Flore Pradère, Research Director, Global Research at JLL
This adaptive approach is particularly valuable because it does not require organizations to have all the answers before they start. Instead, it creates a framework for continuous learning and adjustment, allowing teams to build confidence and capability as they move forward. The organizations that succeed will be those that can balance the need for strategic clarity with the flexibility to adjust course as new information emerges.
What Does This Mean for Your Organization's AI Strategy?
The shift from budget constraints to skills gaps as the primary barrier to AI success has profound implications for how organizations should approach their transformation roadmaps. It suggests that throwing money at AI initiatives without building the internal talent and cross-functional alignment to support them is unlikely to yield meaningful results.

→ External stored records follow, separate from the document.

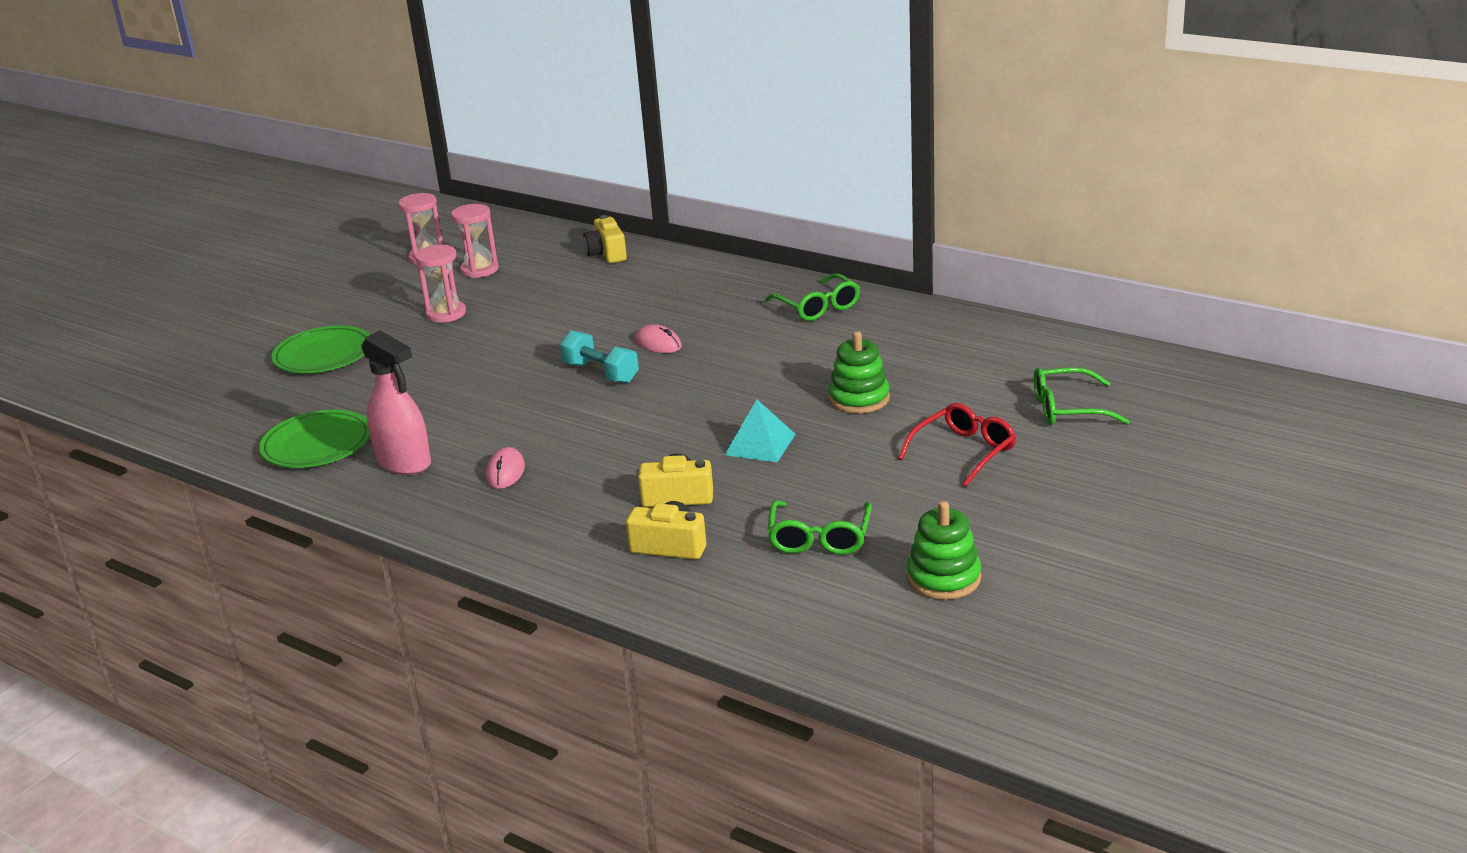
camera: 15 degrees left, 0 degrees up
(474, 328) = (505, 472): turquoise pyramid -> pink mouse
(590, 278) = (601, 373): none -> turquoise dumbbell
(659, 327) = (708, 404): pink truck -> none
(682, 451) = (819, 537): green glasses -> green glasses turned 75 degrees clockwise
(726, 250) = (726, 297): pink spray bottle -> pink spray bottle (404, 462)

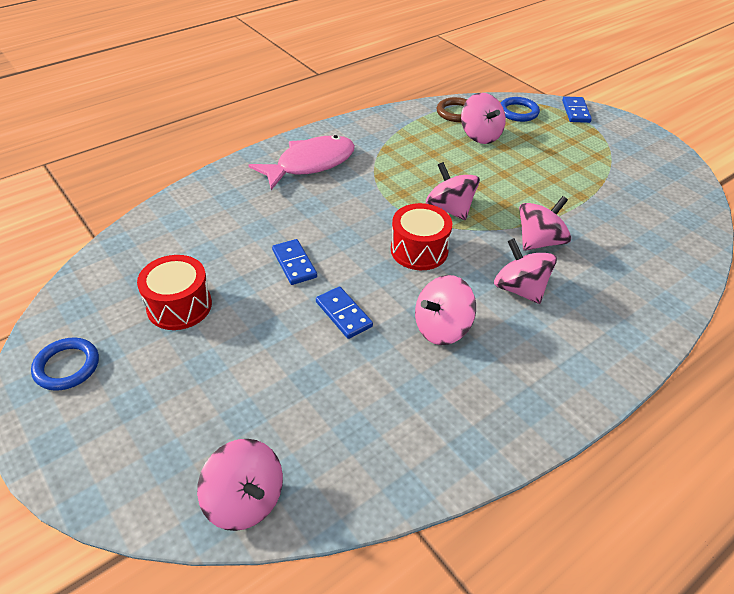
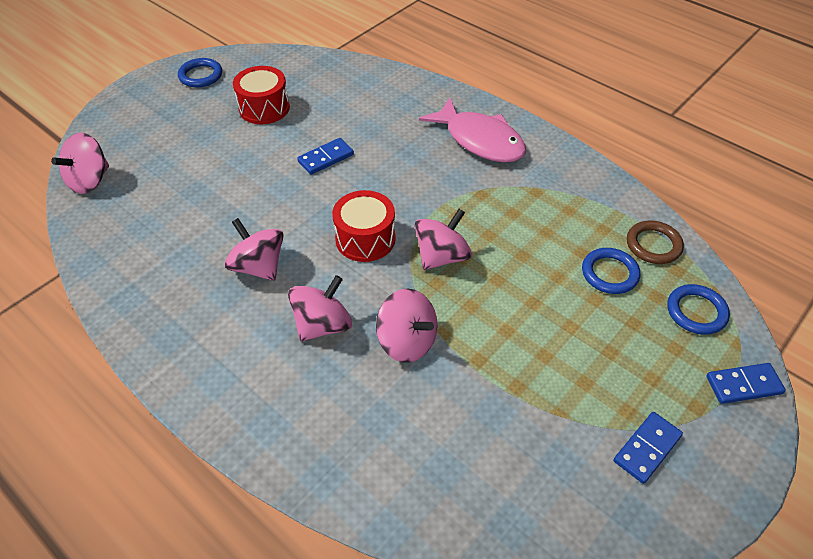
camera: 80 degrees right, 5 degrees up
(343, 314) = (267, 199): blue domino -> blue domino (647, 448)
(480, 135) = (609, 273): pink spinning top -> blue ring

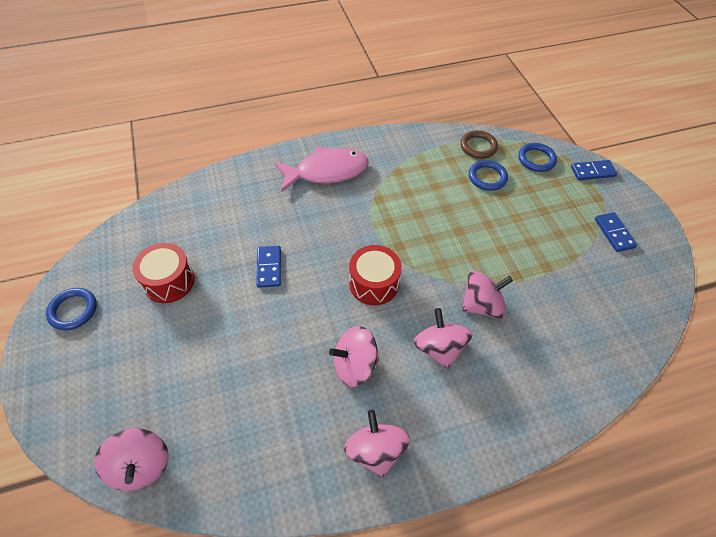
camera: 60 degrees left, 5 degrees up
(442, 256) = (420, 249): pink spinning top -> pink spinning top (375, 450)
(743, 385) = (592, 171): blue domino -> blue domino turned 60 degrees clockwise

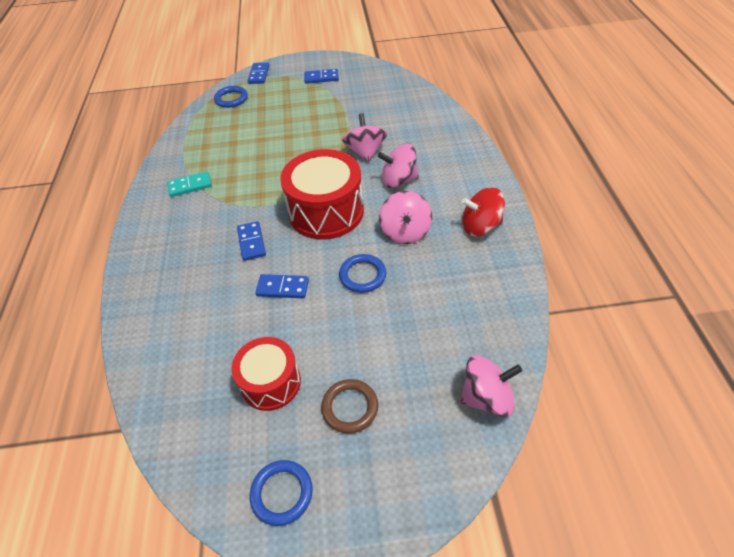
camera: 75 degrees left, 5 degrees down
(323, 230) = (252, 242): none -> blue domino
(327, 172) = (173, 234): pink fish -> none
(374, 283) = (326, 212): red drum -> red drum, size x1.62
(375, 450) = (480, 226): pink spinning top -> red spinning top
(390, 165) = (190, 185): none -> turquoise domino
(478, 147) = (198, 127): brown ring -> brown ring (350, 407)
(487, 177) = (237, 128): blue ring -> blue ring (362, 275)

For CRE leaders and other enterprise executives, the message is clear: the next phase of AI adoption will be won by organizations that can build and retain talent, foster collaboration across departments, and create operating models designed for an AI-enabled future. Budget remains important, but it is no longer the limiting factor. The real constraint is the ability to attract, develop, and deploy people who can translate AI opportunity into business value.
The good news is that this challenge is solvable. Organizations do not need to hire their way out of the skills gap; they can build capability through partnerships, systematic training, and thoughtful restructuring of roles and responsibilities. What they do need is clarity about where they stand, a realistic assessment of what capabilities matter most, and a commitment to building adaptive capacity over time rather than betting everything on a single transformation initiative.